### WORK TO BE COMPLETED:
The expected output is each line below containing "strategies", copied in full.

__________

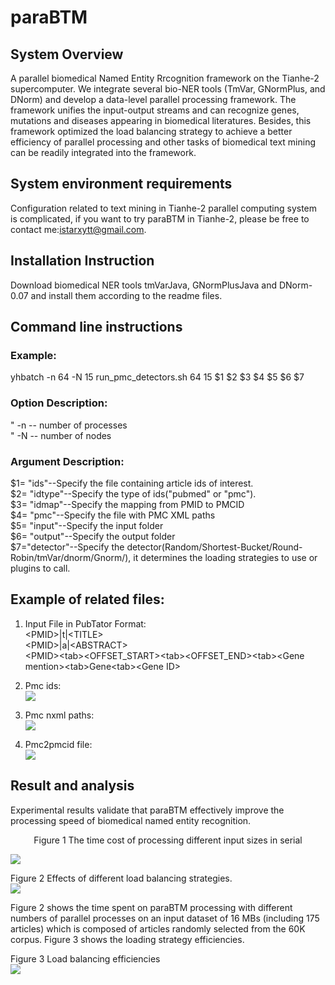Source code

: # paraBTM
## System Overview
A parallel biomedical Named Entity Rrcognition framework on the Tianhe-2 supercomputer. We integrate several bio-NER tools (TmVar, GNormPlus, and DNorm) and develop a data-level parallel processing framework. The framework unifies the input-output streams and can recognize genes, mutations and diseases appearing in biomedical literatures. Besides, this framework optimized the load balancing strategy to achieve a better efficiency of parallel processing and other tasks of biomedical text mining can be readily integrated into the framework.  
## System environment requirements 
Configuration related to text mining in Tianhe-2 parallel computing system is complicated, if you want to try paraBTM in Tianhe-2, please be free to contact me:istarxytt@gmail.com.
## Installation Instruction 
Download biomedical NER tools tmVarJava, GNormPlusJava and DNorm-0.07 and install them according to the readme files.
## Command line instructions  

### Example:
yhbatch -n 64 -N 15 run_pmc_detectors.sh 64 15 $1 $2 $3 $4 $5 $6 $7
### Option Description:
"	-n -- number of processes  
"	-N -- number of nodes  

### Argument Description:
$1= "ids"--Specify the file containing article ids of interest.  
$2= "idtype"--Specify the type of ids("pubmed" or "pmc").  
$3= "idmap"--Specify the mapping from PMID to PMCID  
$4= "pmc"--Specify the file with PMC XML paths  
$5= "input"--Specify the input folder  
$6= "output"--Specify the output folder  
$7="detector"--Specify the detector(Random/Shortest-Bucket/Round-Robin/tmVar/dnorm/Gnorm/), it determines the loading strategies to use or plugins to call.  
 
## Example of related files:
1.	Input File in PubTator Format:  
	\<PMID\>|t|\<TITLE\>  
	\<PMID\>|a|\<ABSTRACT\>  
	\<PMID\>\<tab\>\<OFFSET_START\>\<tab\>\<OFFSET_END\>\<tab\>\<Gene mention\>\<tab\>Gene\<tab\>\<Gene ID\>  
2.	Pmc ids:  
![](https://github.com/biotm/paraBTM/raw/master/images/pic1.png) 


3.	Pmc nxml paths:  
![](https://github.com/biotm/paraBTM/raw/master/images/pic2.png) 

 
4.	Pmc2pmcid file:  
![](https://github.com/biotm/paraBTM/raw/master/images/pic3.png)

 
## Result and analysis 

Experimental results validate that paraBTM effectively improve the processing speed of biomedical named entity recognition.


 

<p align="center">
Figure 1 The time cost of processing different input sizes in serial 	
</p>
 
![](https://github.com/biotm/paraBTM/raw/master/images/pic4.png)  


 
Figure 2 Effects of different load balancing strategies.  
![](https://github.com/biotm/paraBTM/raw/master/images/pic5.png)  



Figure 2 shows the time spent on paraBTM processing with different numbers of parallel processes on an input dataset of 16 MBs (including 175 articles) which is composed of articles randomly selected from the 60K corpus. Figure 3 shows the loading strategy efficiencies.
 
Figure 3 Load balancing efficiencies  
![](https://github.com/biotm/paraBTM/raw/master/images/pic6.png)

__________

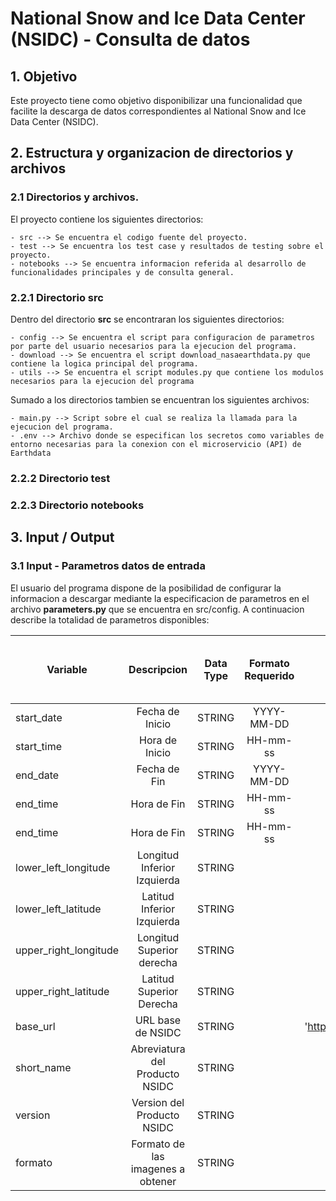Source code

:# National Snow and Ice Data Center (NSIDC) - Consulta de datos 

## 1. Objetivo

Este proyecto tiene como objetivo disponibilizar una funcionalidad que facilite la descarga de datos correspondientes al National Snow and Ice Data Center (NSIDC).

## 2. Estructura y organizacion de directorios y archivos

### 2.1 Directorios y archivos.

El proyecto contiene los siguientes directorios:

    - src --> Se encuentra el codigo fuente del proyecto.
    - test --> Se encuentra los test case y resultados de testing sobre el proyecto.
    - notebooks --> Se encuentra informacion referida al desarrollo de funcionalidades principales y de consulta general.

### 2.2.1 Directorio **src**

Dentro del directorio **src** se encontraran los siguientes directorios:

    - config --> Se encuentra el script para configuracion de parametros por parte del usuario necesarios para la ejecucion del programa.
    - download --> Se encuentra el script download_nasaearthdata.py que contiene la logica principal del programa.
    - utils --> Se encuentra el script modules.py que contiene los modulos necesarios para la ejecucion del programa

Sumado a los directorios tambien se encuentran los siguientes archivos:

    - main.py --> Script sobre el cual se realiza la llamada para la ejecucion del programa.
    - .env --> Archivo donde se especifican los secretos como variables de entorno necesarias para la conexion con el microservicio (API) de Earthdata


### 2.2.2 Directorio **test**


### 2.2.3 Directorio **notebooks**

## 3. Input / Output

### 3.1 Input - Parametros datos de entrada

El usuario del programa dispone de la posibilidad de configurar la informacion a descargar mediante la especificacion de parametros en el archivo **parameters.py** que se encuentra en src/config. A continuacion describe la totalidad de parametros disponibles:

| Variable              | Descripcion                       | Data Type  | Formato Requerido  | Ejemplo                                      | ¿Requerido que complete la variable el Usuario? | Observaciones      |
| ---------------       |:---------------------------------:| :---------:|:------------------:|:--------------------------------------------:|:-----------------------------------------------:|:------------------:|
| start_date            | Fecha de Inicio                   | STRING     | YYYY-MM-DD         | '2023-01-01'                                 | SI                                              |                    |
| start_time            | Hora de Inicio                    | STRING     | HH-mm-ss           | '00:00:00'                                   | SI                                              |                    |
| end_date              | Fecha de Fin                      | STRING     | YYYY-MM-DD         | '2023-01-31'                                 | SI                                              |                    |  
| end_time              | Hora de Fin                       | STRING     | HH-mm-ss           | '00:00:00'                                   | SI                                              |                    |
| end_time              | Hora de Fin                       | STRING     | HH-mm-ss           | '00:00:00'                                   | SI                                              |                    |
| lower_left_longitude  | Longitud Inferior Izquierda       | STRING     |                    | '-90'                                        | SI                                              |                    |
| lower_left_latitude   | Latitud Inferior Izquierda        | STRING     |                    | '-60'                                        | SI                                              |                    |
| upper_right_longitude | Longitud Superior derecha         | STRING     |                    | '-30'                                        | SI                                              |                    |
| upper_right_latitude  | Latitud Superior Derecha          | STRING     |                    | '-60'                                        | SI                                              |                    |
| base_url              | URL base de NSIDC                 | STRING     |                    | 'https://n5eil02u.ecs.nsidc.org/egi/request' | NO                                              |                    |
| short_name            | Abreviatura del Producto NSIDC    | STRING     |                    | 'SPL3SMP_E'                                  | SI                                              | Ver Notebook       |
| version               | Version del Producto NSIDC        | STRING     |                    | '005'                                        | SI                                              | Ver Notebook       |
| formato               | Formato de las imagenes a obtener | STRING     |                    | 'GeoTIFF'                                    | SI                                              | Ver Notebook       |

__________

### YOUR SOLUTION:
$7="detector"--Specify the detector(Random/Shortest-Bucket/Round-Robin/tmVar/dnorm/Gnorm/), it determines the loading strategies to use or plugins to call.  
Figure 2 Effects of different load balancing strategies.  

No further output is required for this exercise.